例によって、種明かしには少し違和感を覚えなくもなかったが、最後にまとめて種明かしをするという性質上やむを得ないことなのかもしれないと感じ、あまり気にならなかった。
Posted by ブクログ
「もういちどベートーヴェン」は、中山七里の人気シリーズ「岬洋介シリーズ」の第5作目に当たり、天才ピアニストとしての道を一度は諦めた岬が、親の強制する司法試験にトップ合格し、司法修習生として新たな人生を歩み始める場面から幕を開ける。この物語は、単なるミステリーにとどまらず、人生における「これ以上ない岐路」――つまり、才能と情熱、義務と自己実現の間で揺れ動く瞬間を鮮やかに描き出している。

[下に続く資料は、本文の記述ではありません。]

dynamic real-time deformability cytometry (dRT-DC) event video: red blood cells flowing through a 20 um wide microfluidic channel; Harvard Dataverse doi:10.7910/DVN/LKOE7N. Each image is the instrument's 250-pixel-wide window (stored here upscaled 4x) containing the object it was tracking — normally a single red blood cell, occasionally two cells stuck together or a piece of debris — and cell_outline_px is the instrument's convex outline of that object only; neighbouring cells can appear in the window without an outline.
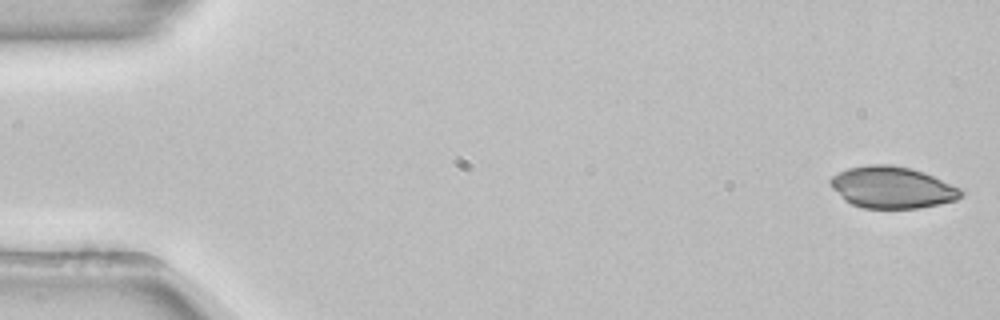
{"species": "common noctule bat (a hibernating species)", "species_latin": "Nyctalus noctula", "temperature_condition": "room temperature", "stored_images_in_passage": 52, "camera_frame_rate_fps": 3000, "um_per_image_px": 0.085, "animal": {"sex": "female", "body_mass_g": 22.7, "forearm_length_mm": 54.2}, "frame": {"image": 1, "passage_image": 1, "time_ms": 0.0, "image_size_px": [1000, 320], "cell_outline_px": [[964, 192], [956, 200], [940, 204], [920, 208], [864, 208], [852, 204], [844, 200], [828, 184], [828, 180], [832, 176], [848, 168], [868, 164], [888, 164], [908, 168], [932, 176], [960, 188]], "centroid_in_image_um": [75.79, 15.94], "position_along_channel_um": 9.2, "area_um2": 31.5}}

岬洋介は、ピアニストとしての輝かしい才能を持ちながらも、ある挫折を機に音楽の道を捨て、法曹界へと進む。しかし、彼の心の奥底に眠る音楽への思慕が、司法修習の中で再燃し、同期との出会や事件を通じて、再び音楽と向き合う運命が訪れる。
岬が取り調べに立ち会う場面で、殺人容疑を否認する絵本画家・牧部日美子の事件に介入する瞬間は、彼の論理的思考と音楽的感性が交錯するターニングポイントで、自分が本当に進むべき道を模索し始める。
岬が法曹界での成功と音楽への回帰という二つの選択肢の間で特に葛藤する様も見せず『何が自分にとっての本当の幸福か』という問いへの答えを見つけ実行する強さだけが目立つ
ベートーヴェンの楽曲が物語に織り込まれることで、感情の高ぶりや内省がより深く伝わり、彼の選択が単なる職業の変更ではなく、魂の再生ともいえる重みを帯びていることが感じられる
人生の岐路とは、時に後戻りできない決断を迫られる瞬間であり、「もういちどベートーヴェン」はその過酷さと美しさを余すところなく描き出す
Posted by ブクログ
司法試験の受かった後にどんな生活をするのかが詳しく分かって良かった。現実に修習生をしながらピアニストになろうと練習ができるものなのか、ファンタジー要素は入っているけどドラマな展開としては良かった。殺人の動機がゲイのカミングアウトを阻止するためなんて可哀想。もっと人に対して寛容な気持ちになれる環境になればいいのにな。
Posted by ブクログ
岬洋介ってピアニストちゃうかったっけ?と、中山作品をちゃんと読み込んでない俺は疑問に感じ、ちょうどマーベルドラマを並行して観ているので、「これってマルチバース?」とか思ってしまった。
そうやった、いっぺんそっち方面に進みかけてるんやったね。で、そういう若かりし頃の岬さんの活躍である。法曹界とベートーヴェンの様々な描写が進む中で、絵本作家殺人事件の謎解きが進行していく。
ミステリー部分はきちんとできてはいても、分量的には少なく、そこだけ抽出すれば短編でもいいくらいかも。どっちかというと、岬洋介の若いころについて読みたいファン用の1冊なんだろうなと思う。